Dans la nouvelle présentation des chiffres, le ministère de la Santé a cessé de donner le pourcentage de femmes et d’enfants dans le total des morts. Il donne cette répartition que pour les 22 000 morts dont l’identité complète a été renseignée (39 % d’hommes – sans compter les hommes âgés —, 32,5 % d’enfants, 21 % de femmes – sans compter les femmes âgées —, 7,5 % de personnes âgées).

Etonnamment, le bureau des médias du gouvernement gazaoui (GMO, government media office) continue, lui, de donner la part des femmes et les enfants parmi le total des morts (72 %). Ce qui suppose donc de connaître la répartition par genre et âge des victimes non encore identifiées… et implique, à nouveau, une sous-représentation très suspecte des hommes.

Ainsi, le 13 avril, un post Telegram du GMO faisait état de 33 686 morts et indiquait, ce total, 14 560 enfants, 9 582 femmes, et donc, par déduction, 9 544 hommes.

Or, le ministère la Santé comptait à la même date 8 373 hommes adultes (sans compter les hommes âgés) parmi les 21 489 décès dont l’identité était vérifiée. Ce qui signifierait qu’il n’y aurait au plus 1 171 hommes parmi les 12 197 victimes dont l’identité n’a pas encore été vérifiée. Ainsi, on aurait environ 40 % d’hommes parmi les victimes identifiées… mais moins de 10 % parmi les victimes dont l’identité n’a pas été vérifiée.

Ce qui est très improbable, et incite à prendre avec une grande prudence les statistiques du GMO.

Une sous-estimation globale du nombre de morts ?

Ces anomalies persistantes, qui posent question sur la sincérité du bilan, indiquent-elles que le total des victimes est surestimé ? Pas forcément, selon Gabriel Epstein, qui fut un des premiers à mettre le doigt sur les incohérences majeures des chiffres du Hamas, dans une publication fin janvier pour le Washington Institute. Auprès de CheckNews, le chercheur explique douter des chiffres concernant les femmes et les enfants, mais continue de privilégier l’hypothèse d’une sous-estimation globale du nombre de morts, surtout concernant les hommes, dont il affirme depuis plusieurs mois qu’ils demeurent sous-déclarés lors de leur décès : «Il est peu probable que les militants soient enregistrés», avance-t-il.

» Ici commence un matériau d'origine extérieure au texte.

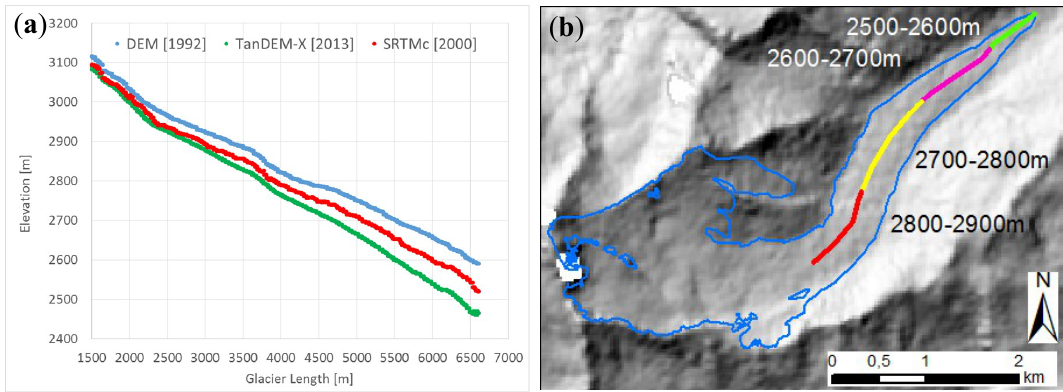
Table 5. Mean elevation differences for the listed elevation intervals for HEF from the DEM 1992, the SRTM DEM (2000) and the TanDEM-X DEM (2013).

Depuis le 7 octobre, comme CheckNews l’avait rapidement expliqué, les données de mortalité à Gaza ne sont pas vérifiables par des sources indépendantes. L’épisode de l’explosion de l’hôpital Al-Ahli avait, tôt dans le conflit, jeté un voile de soupçon sur ces statistiques. Le gouvernement de Gaza avait établi à près de 500 le bilan de l’explosion survenue dans la cour de l’hôpital le 17 octobre. Un nombre jugé unanimement très surestimé, au regard des dégâts observés ultérieurement sur le terrain, et d’un ratio morts-blessés jugé incohérent. Pour autant, les bilans globaux fournis par le ministère depuis le 7 octobre ont été jugés crédibles en valeur absolue. L’Ocha (Bureau de la coordination des affaires humanitaires de l’ONU), continue de relayer les données des autorités gazaouies, tout en précisant ne pas être en situation de les vérifier.